Just then I heard a rustle, and turning, saw Claude toiling down to me over the hill-side. He joined me, footsore and weary, but in great excitement; for the first minute or two he could not speak, and at last,—
‘Oh, I have seen such a sight!—but I will tell you how it all was. After I left you I met a keeper. He spoke civilly to me—you know my antipathy to game and those who live thereby: but there was a wild, bold, self-helping look about him and his gun alone there in the waste—and after all he was a man and a brother. Well, we fell into talk, and fraternized; and at last he offered to take me to a neighbouring hill and show me “sixty head of red-deer all together;” and as he spoke he looked quite proud of his words. “I was lucky,” he said, “to come just then, for the stags had all just got their heads again.” At which speech I wondered; but was silent, and followed him, I, Claude the Cockney, such a walk as I shall never take again. Behold these trousers—behold these hands! scratched to pieces by crawling on all-fours through the heather. But I saw them.’
‘A sight worth many pairs of plaid trousers?’

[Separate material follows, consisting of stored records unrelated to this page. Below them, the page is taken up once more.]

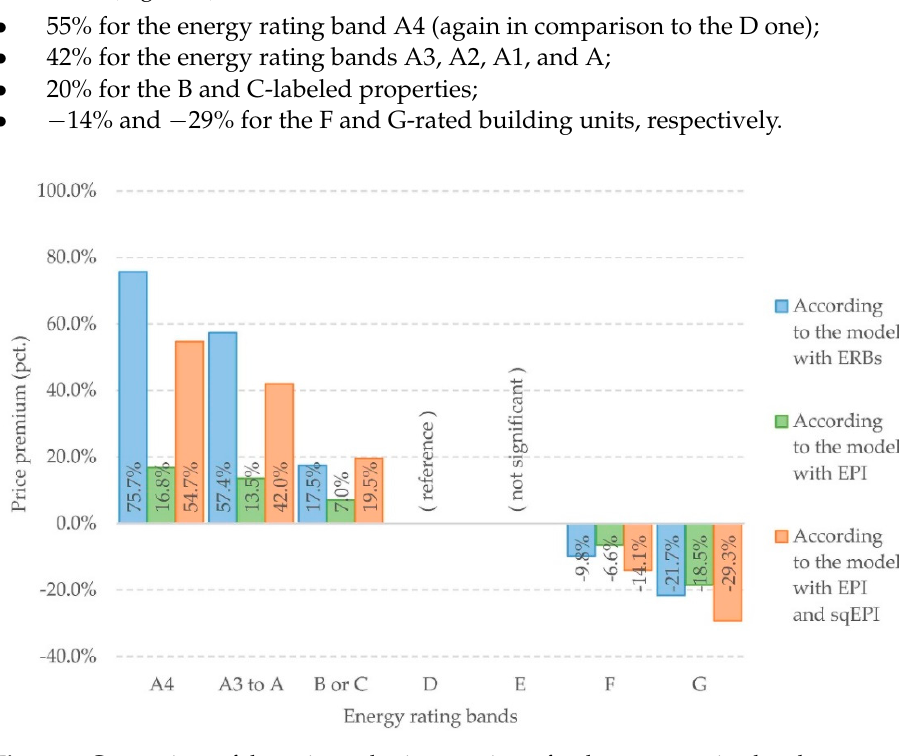
Figure 7. Comparison of the estimated price premiums for the energy rating bands. Table 3. Results for the spatial autoregressive model with the quadratic term of EPI. Model for EPI and sqEPI Coeff. Std.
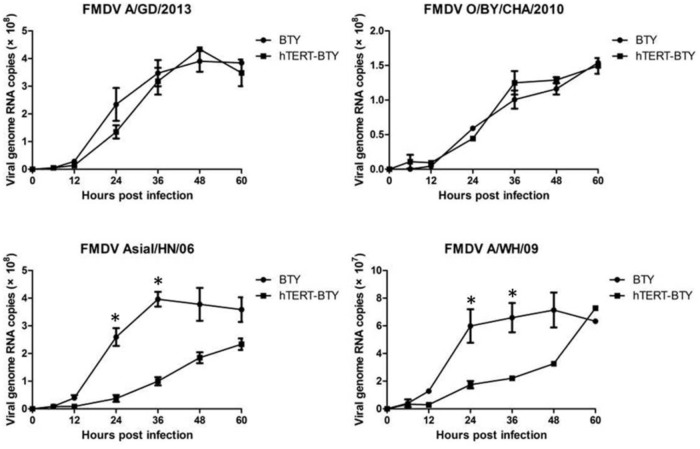
Viral genome RNA replication dynamics. hTERT-BTY cells (5 × 105 cells/well) were infected with the indicated four viruses at a dose of 1 × 106 viral genome RNA copies for 1 h, and unabsorbed viruses were washed. Cells and supernatants were harvested 0, 6, 12, 24, 36, 48, and 60 h after the infection, and the expression of viral RNA was determined using RT-PCR. Experiments were performed in triplicate and repeated three times with similar results. Data are represented as mean ± SD (n = 3). Statistical significance was analyzed by Student’s t-test: ∗P < 0.05, ∗∗P < 0.01.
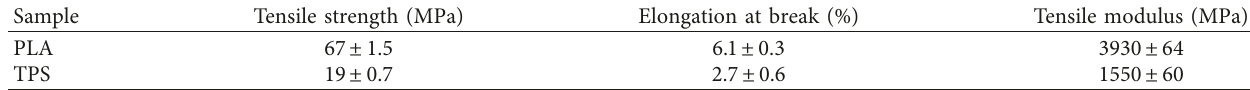
Table 1: Characteristics of PLA and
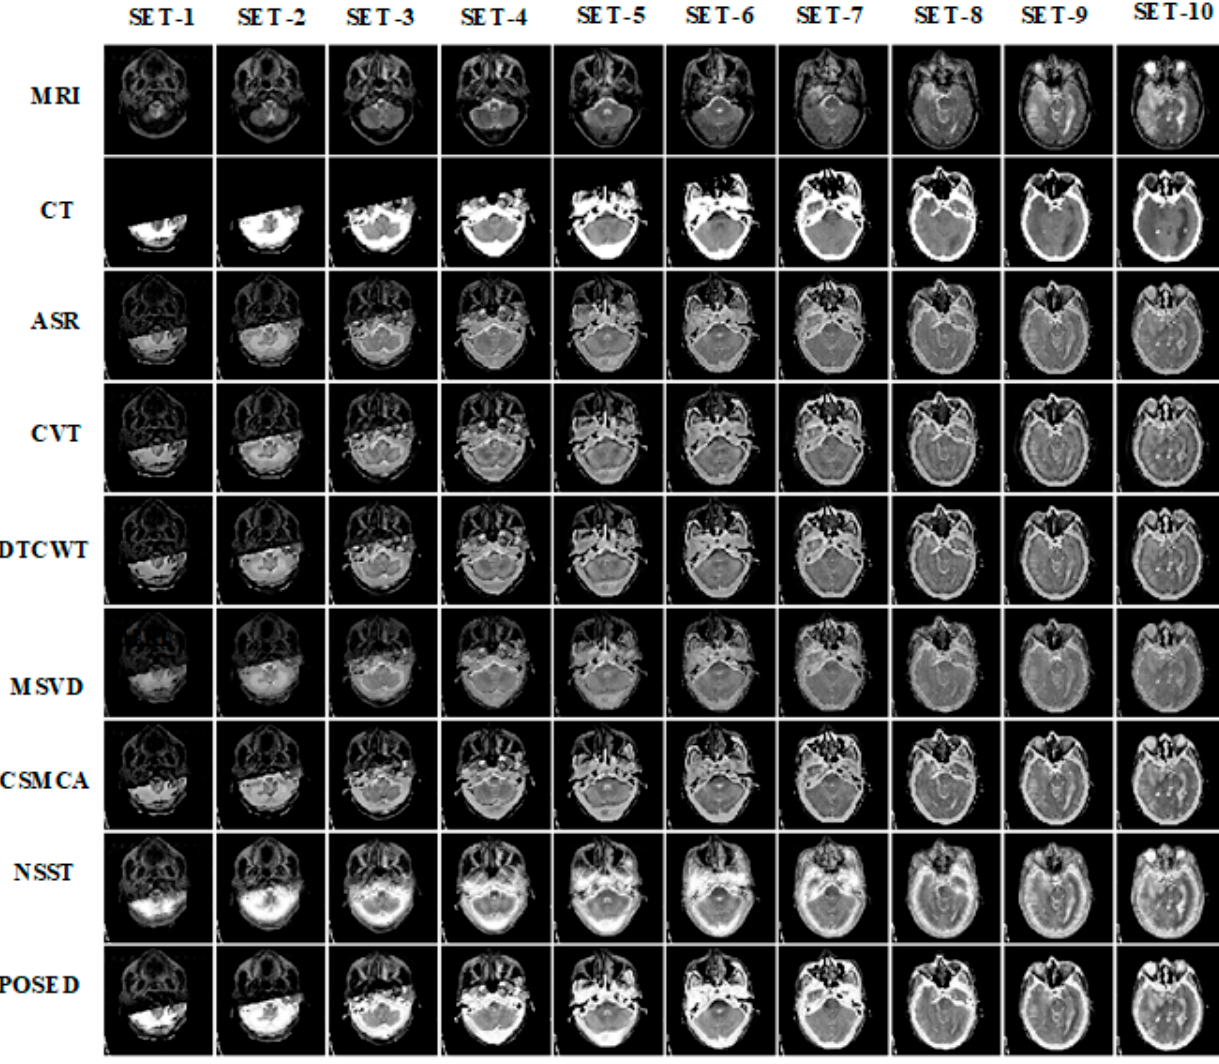
Figure 9. The results of various methods on next 13 pairs of MRI-CT images (fatal stroke).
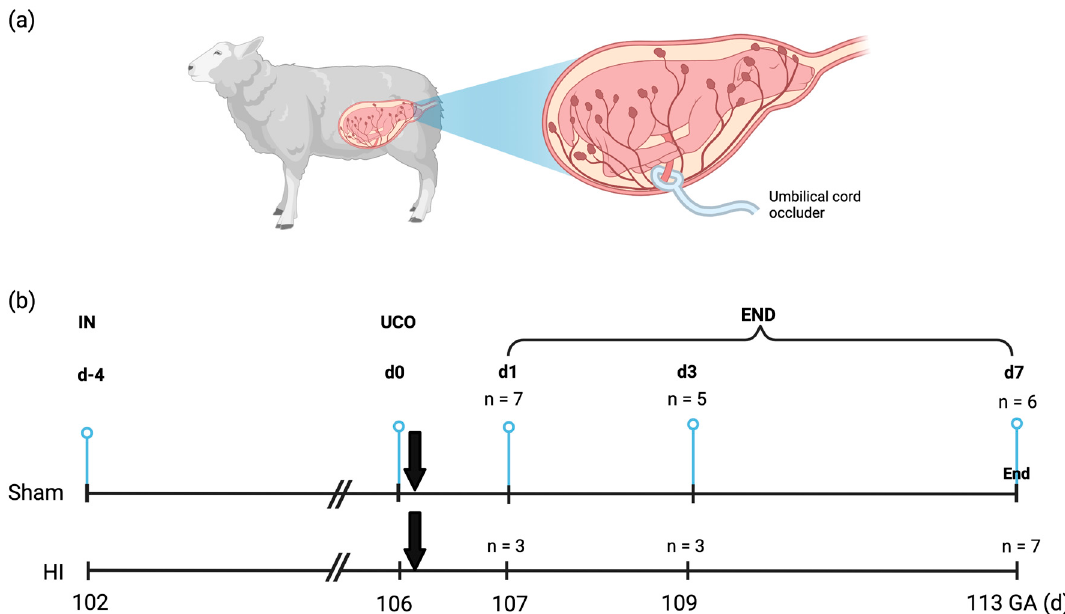
Figure 5. ( a ) Fetal sheep model with placental cotyledons (red dots) and umbilical cord (occluder) depicted; ( b ) Experimental design. Fetuses were instrumented at GA 102 (d-4) followed by 25 min of umbilical cord occlusion (UCO) or sham occlusion (d0) after four days of recovery. On d1, d3 and d7 fetuses were sacri fi ced and brain tissue was collected. Abbreviations: END—end of experiment;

‘Worth Saint Chrysostom’s seven years’ nakedness on all-fours! And so I told the fellow, who by some cunning calculations about wind, and sun, and so forth, which he imparted to my uncomprehending ears, brought me suddenly to the top of a little crag, below which, some hundred yards off, the whole herd stood, stags, hinds—but I can’t describe them. I have not brought away a scrap of sketch, though we watched them full ten minutes undiscovered; and then the stare, and the toss of those antlers, and the rush! That broke the spell with me; for I had been staring stupidly at them, trying in vain to take in the sight, with the strangest new excitement heaving and boiling up in my throat; and at the sound of their hoofs on the turf I woke, and found the keeper staring, not at them, but at me, who, I verily believe, had something very like a tear in these excitable eyes of mine.’
‘“Ain’t you well, sir?” said he. “You needn’t be afeard; it’s only at the fall of the year the stags is wicked.”
‘I don’t know what I answered at first; but the fellow understood me when I shook his hand frantically, and told him that I should thank him to the last day of my life, and that I would not have missed it for a thousand pounds. In part-proof whereof I gave him a sovereign on the spot, which seemed to clear my character in his eyes as much as the crying at the sight of a herd of deer had mystified it.’
‘Claude, well-beloved,’ said I, ‘will you ever speak contemptuously of sportsmen any more?’
‘“Do manus,” I have been vilifying them, as one does most things in the world, only for want of understanding them. How shall I do penance? Go and take service with Edwin Landseer, as pupil, colour-grinder, footboy?’
‘You will then be very near to a very great poet,’ quoth I, ‘and one whose works will become, as centuries roll on, more and more valuable to art and to science, and, possibly, to something higher than either.’
‘I begin to guess your meaning,’ answered Claude.